Ten Songs at a Time 1.23.2016

On my musical streaming app of choice, I’ve attempted to compile a master playlist of songs that I generally prefer to other songs. In a semi-weekly feature that will, as per usual, be worked on sporadically at best, I’m shuffling that playlist, and writing about ten songs at a time. This list is catch-all, so all genres and artists are in play. Nothing will be skipped over.

“Our Life Is Not A Movie Or Maybe,” Okkervil River
The whole Stage Names record is a masterwork, and other songs might hit a more poignant emotional sweet spot, but “Our Life” is the album’s opener and most exciting song: flurried guitars, big fat “Be My Baby” drums, and Will Sheff yawping the best big-rock melody he’s ever penned.

“It Goes On and On,” The Avett Brothers
Not my favorite Avetts tune, I must admit — it might even fall outside the top twenty if I think about it hard enough — but it’s their only moment of jaunty, Ben Folds-y piano-pop that I can think of, and the full-bore harmonies are way too fun to sing in the car, which is 90% of the reason why this playlist exists in the first place.

“Massive Nights,” The Hold Steady
Ugh, that lithe, skittering guitar line and the moment ’80s keyboard trills dance over it in the first verse… this, this is why people used to call The Hold Steady the best bar band in the world. The song’s hardly heady or high-concept, but that pogoing chorus makes me want to floor it and that’s why I have points on my license. Worth it, Hold Steady, even if only for those background vocals on “there’s usually one or two” or that glorious key change.

“Me and Jesus the Pimp in a ’79 Grenada Last Night,” The Coup
Perhaps Boots Riley’s finest moment as a rapper, “Jesus the Pimp” frames a cautionary tale of prostitution and misogyny around the moment the murderer of our narrator’s mother gets out of prison; it’s smart and sad, yes, but it’s also incredibly groovy and often extremely funny. I guess a seven-minute narrative rap song has the room to accommodate tonal changes.

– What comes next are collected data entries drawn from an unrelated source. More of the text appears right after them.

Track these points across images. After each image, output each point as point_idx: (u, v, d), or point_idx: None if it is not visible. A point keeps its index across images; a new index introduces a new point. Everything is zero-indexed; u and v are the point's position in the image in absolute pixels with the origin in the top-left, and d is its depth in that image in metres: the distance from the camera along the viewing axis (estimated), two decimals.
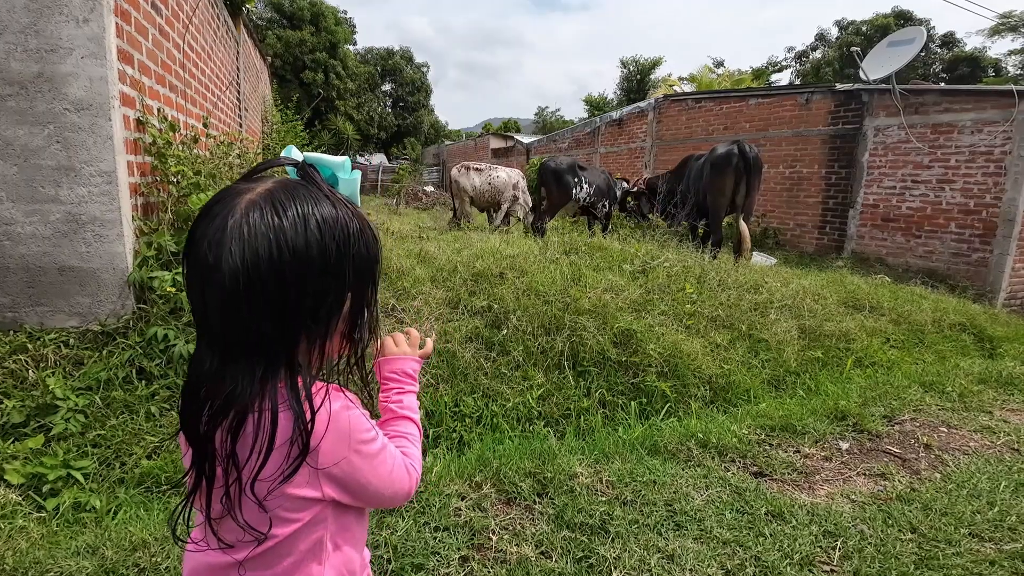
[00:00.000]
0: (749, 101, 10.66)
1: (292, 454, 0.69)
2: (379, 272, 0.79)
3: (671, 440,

“Dum Dum Ditty,” The Downbeat 5
Odd subgenre: I like pop songs that try, through onomatopoeia or instrumental, to describe what their heart feels for their significant other. Emiliana Torrini’s “Jungle Drum” proclaims that her “heart is beating like a jungle drum”, and then takes a bar to clumsily beatbox, while in “Kick Drum Heart”, the Avett Brothers claim to have a “heart like a kick drum”, and then pause to demonstrate (“BUM-BUM-BUM-BUM-BUM-BUM”). Point being, I only know “Dum Dum Ditty” from some Little Steven compilation but the chorus is “he makes my heart go dum-dum-ditty, whoa-whoa” and that’s silly enough for me to love it unconditionally.

“You Better You Bet,” The Who
If anything, “You Better You Bet” makes me lament the death of Keith Moon, because I can’t imagine the manic Keith would have stood for the anemic drumming on this track; all is forgiven when Roger Daltrey unleashes one of his best, funniest, wryest vocals upon that behemoth of a silly, background-vox-heavy, keyboard-drenched chorus.

“Sherry Darling,” Bruce Springsteen
Apparently we’re in the classic rock section. Whatever; I love The River for a lot of reasons, but the most fun track on it is handily the sunny, frivolous “Sherry Darling”, wherein Bruce faces tons of obstacles on the way to his beloved, including an overbearing (apparently unemployed) mother-in-law who can “take a subway back to the ghetto tonight”. I think my favorite part of this track (sax solo aside, of course) is the way it comes out of the instrumental break with a sincerely sung “let there be sunlight, let there be rain/ let the brokenhearted love again”, a moment of weird earnestness in a silly, kind of sarcastic jam. It fits nowhere in the song, but it fits everywhere, because Bruce.

“Dreaming Of You,” The Coral
I literally know nothing about The Coral — I don’t even know where I heard this song. I do know that it’s fantastic, a grubby little pop-rock song with a terrifically raw vocal and — and this is key — KILLER background singing. It’s all harmonized oohs and aahs, but take ’em out and the bolts are removed and the song clatters to the ground, defeated.

“Honey Bunny,” Girls
Father, Son, Holy Ghost was the first Girls record I listened to; were it not for a beaut of a track like “Honey Bunny”, I might not have investigated. It’s a perfect pop song and that’s all you need to know.

“Never Forget You,” Noisettes
Remember that one time I gushed at length about The Pipettes’ “Pull Shapes”, and how by “that one time” I mean “all the time because ‘Pull Shapes’ is literally perfect”? When I say that “Never Forget You” is, so far, the best girl-group throwback track of this millennium, please remember that it only falters in comparison to true bliss.